LinkerBot ridefinisce la robotica industriale
L’ambizione dichiarata dall’azienda ha il sapore di un piano a lungo termine: produrre un milione di mani robotiche, ciascuna dotata di un milione di abilità operative. Non si tratta solo di una scommessa sull’hardware, ma della volontà di creare un vero patrimonio digitale di competenze. Con un recente round di finanziamento Series B che ha fruttato circa 200 milioni di euro, il team ha le risorse necessarie per spingere l’acceleratore sulla ricerca e lo sviluppo in vista del 2026. Questo capitale non sta finanziando semplici prototipi, ma sta permettendo a LinkerBot di scalare una tecnologia che sta già trovando casa in contesti di altissimo livello.
Il fatto che il portafoglio clienti includa nomi come Samsung Electronics, la University of Hong Kong e la Stanford University funge da vero e proprio bollino di garanzia. Quando partner di questo calibro integrano una tecnologia nel proprio workflow, significa che il salto di qualità non è solo teorico ma pienamente operativo. Prendiamo ad esempio il modello O6: con soli 370 grammi di peso, garantisce undici gradi di libertà e una forza di presa che arriva a 50 chilogrammi, una combinazione di leggerezza e potenza che raramente si vede in componenti così compatti. Ancora più impressionante è il modello di punta, l’L30, che sposta l’asticella della precisione su una soglia di ±0,2 millimetri, rendendolo un candidato ideale per i lavori di assemblaggio più delicati e complessi.

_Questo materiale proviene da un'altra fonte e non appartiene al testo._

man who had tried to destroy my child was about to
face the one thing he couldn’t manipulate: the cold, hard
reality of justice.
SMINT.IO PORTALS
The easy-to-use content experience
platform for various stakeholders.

Dal sogno di Doraemon alle linee di produzione
Dietro questi dati tecnici si nasconde una genesi quasi poetica, legata all’infatuazione infantile del fondatore per i gadget futuristici di Doraemon. Quella curiosità giovanile si è trasformata in una consapevolezza adulta: la vera rivoluzione non risiede nell’oggetto tecnologico in sé, ma nella capacità di manipolare e interagire con l’ambiente circostante. Avendo già consegnato circa 10.000 unità e vantando una resistenza strutturale che, secondo l’azienda, supera fino a dieci volte quella della concorrenza a costi inferiori, LinkerBot sta dimostrando di saper tradurre le ambizioni in risultati concreti. Con una libreria di 500 abilità già pronte e il chiaro intento di raddoppiarle in tempi stretti, è evidente che questa startup non si accontenta di essere una realtà di nicchia, ma punta a diventare un pilastro invisibile, ma indispensabile, della robotica del prossimo futuro.